No quiero hacer de abogado del Diablo, no quiero decirles que cada vez hay más casas en la zona, y que las casas tienen siempre gente. No quiero reproducir el despectivo discurso oficialista donde se da a entender que los trabajadores del turismo siempre “lloran”.
Escucho: los profesores aprendemos a escuchar a personas disímiles. Y la voz de los almaceneros no tarda en salir, es una voz queda, acompañada por una mirada sombreada por un entrecejo fruncido, quizás con lágrimas contenidas.
El propietario de un supermercadito que está abierto todo el año, y que en temporada contrata seis empleados me dice que sí, que cada vez viene más gente, pero que eso no significa que el trabajo y la inversión se recuperen.
Al contrario. Me pone un ejemplo: “Imagina este local lleno, tanto que tenemos que cerrar las puertas porque no entra más gente. Ponle que hay 200 personas, 10 compran, 20 roban, y el resto mira. Y solo se termina vendiendo atún, pan y fiambre. La gente con auto se trae todo del Chuy”.
Enmudezco, sé que se roba sistemáticamente en los almacenes sin sistemas de seguridad como los que ostentan los grandes supermercados de Montevideo. He visto cómo actúan, en grupo. Pero el hombre continúa: para él el gran ladrón es el Estado.
Me enumera la retahíla de costos que tiene que mantener un comercio así, ¡todo el año, además!, para que los habitantes del pueblo por lo menos tengan pan y papel higiénico. Me habla de impuestos con una gran cantidad de siglas, en primer término BPS. También aparece la palabra Bromatología, que según me explica es implacable en Rocha pero no en Maldonado.
Y llega a un punto trágico para toda esta gente: el uso extendido de tarjetas. La Ley de Inclusión Financiera se me convierte en sus palabras temblorosas en la ley de exclusión financiera. Me habla de que en cada compra con débito el 4% vuela a los bancos, no queda para ellos. Por lo menos el República acredita enseguida. Las otras tarjetas, las poderosas, cobran un 8% y tardan meses en pagar.

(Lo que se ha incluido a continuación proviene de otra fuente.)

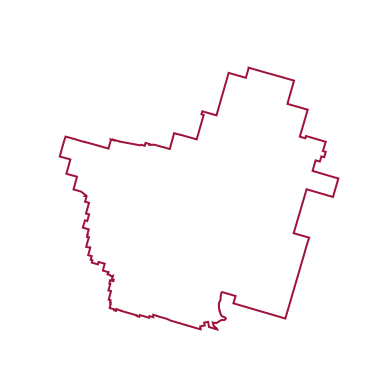 Perenjori, Western Australia, Australia, rotated 16°
{"feature_id": "25037944B82153403198712", "entity_name": "Perenjori", "entity_type": "district", "adm_level": 2, "iso_a3": "AUS", "parent_name": "Australia", "parent_adm1": "Western Australia", "projection": "orthographic", "projection_center": [116.454, -29.398], "detail": "fine", "context": "isolated", "style": "outline", "palette": "rose", "viewbox_px": 384, "rotation_deg": 16, "n_neighbors": 0, "source": "geoboundaries", "source_scale": "gbopen_adm2", "svg_char_len": 4441}
<svg xmlns="http://www.w3.org/2000/svg" viewBox="0 0 384 384"><g transform="rotate(16 192 192)"><path d="M109.6,281.4L113.3,281.3L113.3,285.1L115.1,285.1L115.1,287.5L120.6,287.5L121.5,287.5L121.5,285.0L127.9,285.0L127.9,289.5L128.0,292.1L129.1,292.1L130.4,292.1L132.7,292.1L133.9,292.1L133.9,293.3L133.5,293.3L133.5,294.4L136.0,294.4L136.5,294.8L137.3,295.2L138.0,295.2L139.1,294.3L139.1,294.8L138.7,295.2L138.7,295.7L139.1,295.9L139.1,298.0L141.0,298.0L141.0,299.4L137.6,299.4L137.6,299.8L137.6,300.1L137.8,300.1L137.8,301.9L137.8,302.8L138.8,302.8L138.8,303.5L138.8,309.6L141.5,309.6L141.5,312.5L141.6,316.6L141.6,318.5L143.6,318.5L143.6,320.8L144.4,320.8L144.4,322.5L144.8,322.5L144.8,326.2L149.9,326.2L149.9,327.2L151.7,327.2L151.7,325.3L152.6,325.3L152.6,325.6L156.8,325.6L156.8,325.8L158.8,325.8L161.0,325.8L165.2,325.8L173.0,325.8L173.0,326.0L172.9,326.0L172.9,326.4L174.8,326.4L175.8,326.5L175.8,326.3L175.8,324.7L178.3,324.7L184.3,324.7L185.4,324.7L185.4,323.0L189.1,323.0L188.9,322.7L188.7,322.4L188.7,322.2L188.7,321.9L188.7,321.7L188.8,321.5L188.8,321.4L188.9,321.2L188.9,320.9L188.8,320.7L192.0,320.7L192.0,320.9L195.2,320.9L199.0,320.9L201.7,320.9L202.8,320.9L203.3,320.9L203.7,321.0L206.1,321.4L207.1,321.5L207.3,321.5L207.7,321.5L210.7,321.5L214.2,321.6L217.2,321.5L218.5,321.6L220.9,321.6L223.7,321.6L226.5,321.6L230.1,321.6L233.7,321.7L238.2,321.6L236.9,318.9L241.0,316.8L239.7,314.2L243.3,312.4L245.6,317.1L248.1,317.1L254.1,317.2L253.4,316.4L250.1,314.8L249.4,314.3L249.0,313.8L248.6,312.4L248.1,311.8L248.4,311.8L249.2,312.1L250.3,311.3L251.3,311.3L252.2,310.7L253.7,308.9L255.0,307.5L256.1,306.8L258.3,306.2L259.0,305.5L259.5,304.5L258.9,303.7L256.1,303.2L255.6,303.2L255.3,303.2L254.7,302.9L254.1,302.4L253.6,302.0L253.2,301.4L252.7,300.8L252.5,300.3L252.3,300.0L252.1,299.6L251.8,299.3L251.4,299.1L251.2,298.7L251.3,298.7L251.6,298.8L251.5,298.5L251.4,298.2L251.0,298.0L250.8,297.8L250.6,297.4L250.3,296.8L250.0,296.2L249.8,295.9L249.7,295.6L249.1,293.1L248.7,292.2L248.6,291.7L248.5,290.9L248.8,289.8L249.1,288.4L249.1,287.3L248.4,285.1L248.0,281.2L248.5,279.9L248.8,279.9L254.3,279.9L254.7,279.9L262.6,280.0L262.5,287.6L301.0,287.8L316.6,287.9L316.6,281.2L316.7,275.6L316.7,265.9L316.9,238.5L316.9,230.8L317.0,218.5L316.9,218.5L317.0,208.2L317.2,203.6L301.1,203.6L301.4,157.8L324.3,157.9L328.9,157.9L329.0,138.7L328.0,138.7L317.0,138.6L302.1,138.5L302.1,127.5L306.5,127.5L306.6,122.1L309.5,122.1L309.5,116.6L306.6,116.6L306.6,115.1L306.6,113.2L306.6,112.2L306.7,106.9L299.3,106.8L295.5,106.8L286.1,106.8L286.1,109.1L280.4,109.1L280.5,92.5L280.5,91.4L280.5,90.2L280.5,87.1L280.5,86.1L280.5,82.0L280.5,81.0L259.5,81.0L259.4,76.6L259.4,56.8L247.7,56.8L233.3,56.9L230.0,56.9L224.5,56.9L212.1,56.9L212.3,57.7L212.3,67.4L195.3,67.4L194.4,67.4L194.4,78.4L194.4,111.6L179.7,111.6L179.7,114.7L182.0,114.7L182.0,117.2L182.0,135.6L182.0,140.1L168.3,140.2L167.2,140.0L166.5,140.1L166.2,140.2L165.9,140.3L163.7,140.3L161.4,140.4L160.4,140.4L159.7,140.4L158.6,140.4L158.7,146.4L158.7,151.7L158.8,155.3L158.8,156.8L157.4,156.8L154.9,156.8L152.6,156.8L151.6,156.8L151.4,156.8L151.1,156.9L150.0,156.9L146.8,156.9L142.8,156.9L140.9,157.5L138.0,158.5L137.9,158.5L137.9,157.6L133.8,157.6L133.8,160.6L130.5,160.6L130.3,160.6L130.2,160.7L130.0,160.8L129.9,160.8L129.6,161.2L129.5,161.3L129.4,161.3L128.9,161.5L127.9,161.6L127.1,161.6L126.8,161.7L125.6,161.8L124.4,161.9L115.3,162.8L109.0,163.4L108.9,163.4L108.8,163.5L108.6,163.4L106.0,163.4L104.5,163.4L102.0,163.4L102.4,163.9L100.6,163.9L99.3,163.9L99.7,164.5L99.7,166.1L99.7,168.6L99.7,173.3L89.8,173.3L84.6,173.3L79.9,173.4L75.4,173.4L75.4,173.6L74.1,173.6L73.5,173.6L71.2,173.6L66.3,173.5L62.2,173.5L59.3,173.5L55.2,173.6L55.0,178.6L55.0,181.6L55.0,187.2L55.1,192.0L55.1,194.3L57.8,194.3L66.1,194.2L66.1,197.6L66.2,199.4L66.2,202.1L66.2,203.7L66.2,209.1L70.4,209.1L71.5,209.1L71.8,209.1L74.5,209.0L77.2,209.0L77.3,210.4L77.3,215.4L77.4,217.8L77.4,222.2L80.5,222.1L82.7,222.2L85.0,222.2L85.3,222.2L91.0,224.5L90.2,225.4L91.8,225.4L91.9,230.8L92.4,230.8L95.9,230.8L96.0,230.8L96.0,241.9L98.3,241.9L99.3,241.9L99.3,248.1L99.3,248.7L99.3,248.8L98.6,248.7L96.9,248.8L96.9,256.4L99.3,256.4L99.5,256.4L103.1,256.4L103.1,257.3L103.1,262.1L103.5,262.0L103.6,264.2L105.4,263.9L105.3,268.7L105.4,273.9L105.9,273.8L106.5,273.9L106.9,273.8L107.8,273.8L108.6,273.4L109.5,273.3L109.6,276.3L109.6,279.7L109.6,280.7L109.6,281.1L109.6,281.4Z" fill="none" stroke="#9f1239" stroke-width="2"/></g></svg>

Yo pienso para mí que eso es una depredación. Este hombre es un trabajador desde el alba a la medianoche. Despojado. No puede subir los precios porque entonces nadie le entraría y así está preso en un círculo vicioso del cual solo se sale fundiéndose.
Recuerdo a otra almacenera de mi barrio, de Ciudad Vieja: “Nunca en mi vida he visto un gobierno más voraz que este. Es increíble: yo misma los voté”.